Right now the team is busy unpacking, distributing and configuring 8,000 pieces of hardware. Waves of equipment arrive every day and everything is set up the day it’s delivered because there’s no room to store it for setup later. Setup is just the beginning, though. “Anybody can plug a keyboard into a computer,” Soul says. “The challenge is all the programming that needs to occur behind the scenes.”
About half of the equipment that requires programming is pre-programmed. The rest is programmed after it arrives. Besides programming the equipment (everything except medical equipment), the IS team must program each of Building Hope’s 4,600 wall jacks to provide the correct network connection to whatever piece of equipment is plugged in.
The variables involved in deploying all this technology are a Rubik’s Cube. The right printers need to respond to the right computers.
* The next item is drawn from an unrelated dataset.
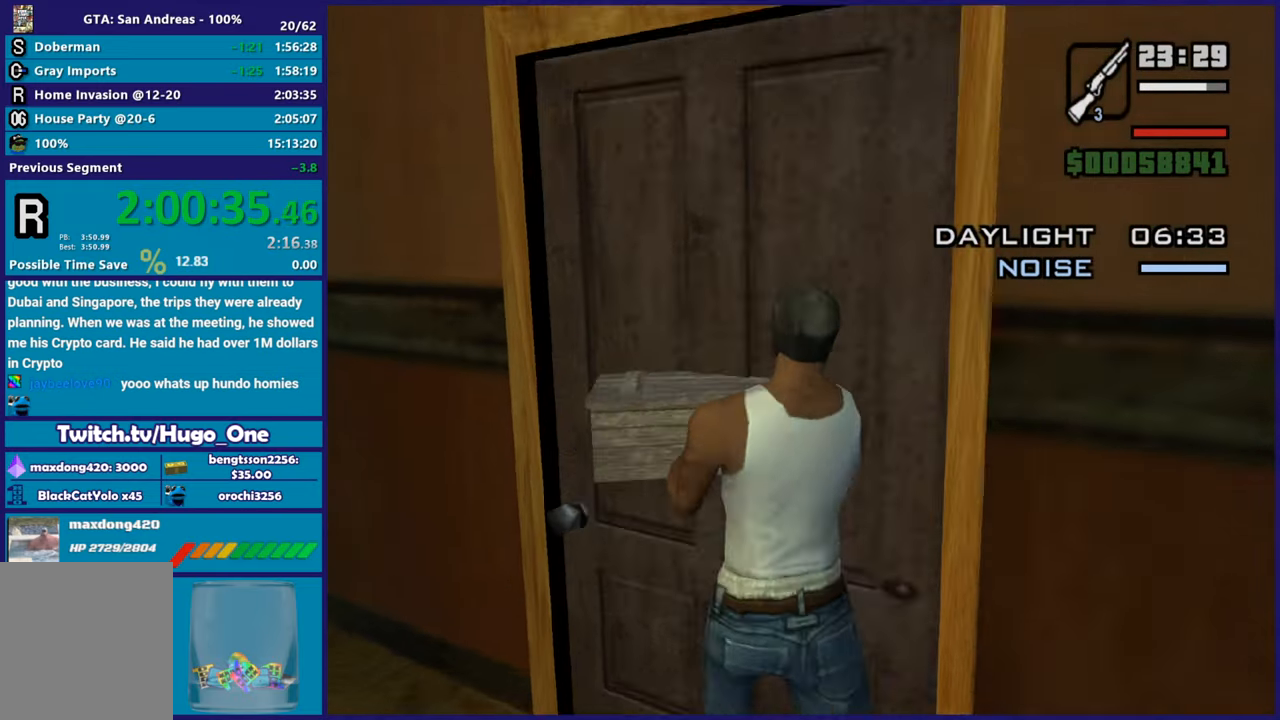
{"buttons": [], "left_stick": "up", "right_stick": "center", "events": [[33, "A", "up"], [117, "A", "down"], [233, "A", "up"], [317, "A", "down"], [434, "A", "up"]]}
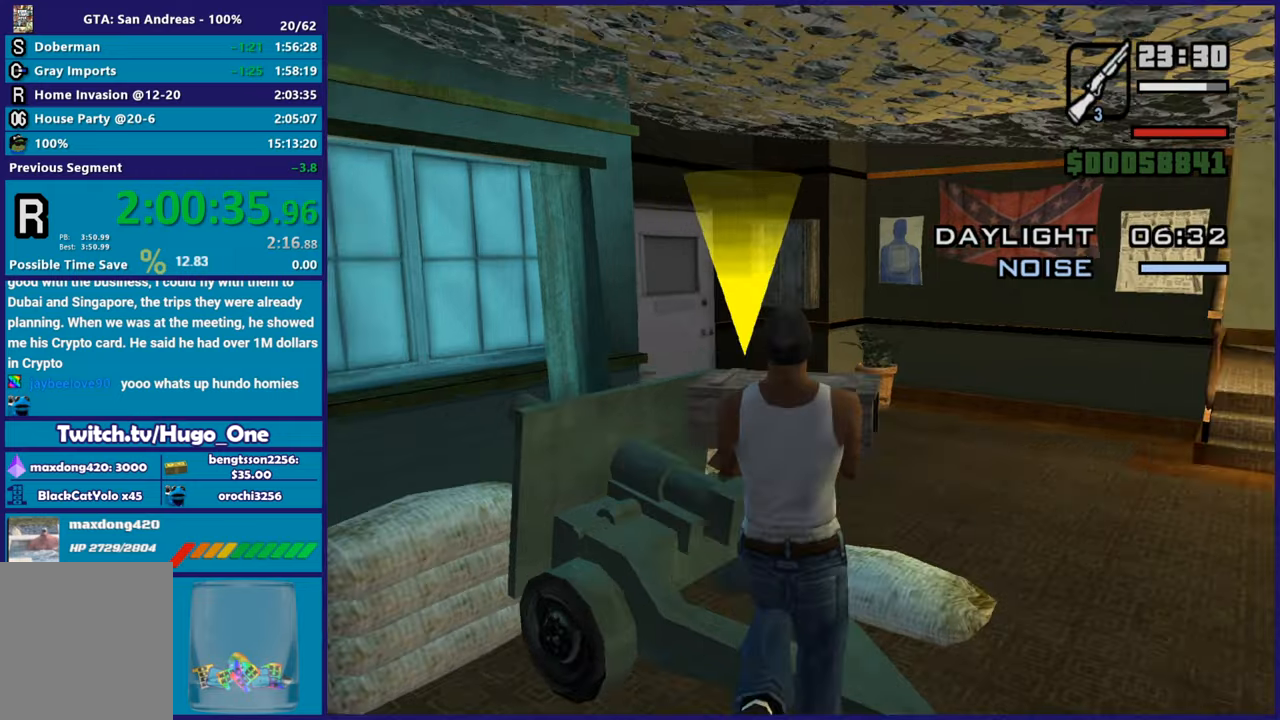
{"buttons": ["A"], "left_stick": "up-left", "right_stick": "center", "events": [[34, "A", "down"], [150, "A", "up"], [234, "A", "down"], [334, "left_stick", "up-left"], [351, "A", "up"], [434, "A", "down"]]}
The right calls need to ring on the right phones. The right data – including sensitive patient information – needs to be available to the right people but only the right people. “There’s nothing cookie cutter about it,” Soul says.
A major task is already complete – creating the network backbone. The backbone supports 3,500 network switch ports that connect Building Hope’s computers through one of the data rooms that are located on each floor. Stuffed with stacks of servers, the data rooms are connected to each other and – through links to the hospital’s main data center – to data rooms elsewhere on campus and at other Seattle Children’s locations. Nearly 244 miles of copper and fiber optic cable – the distance between Washington’s borders with Oregon and Canada – tie the whole system together. “It’s like a huge spider web,” Soul says.
No project of this size unfolds without hiccups. Before Building Hopes welcomes its first patients, the IS team will work closely with doctors, nurses and other end users to thoroughly troubleshoot the system. “I know it sounds like a cliché,” Soul says, “but everyone on our team understands that failure is not an option.”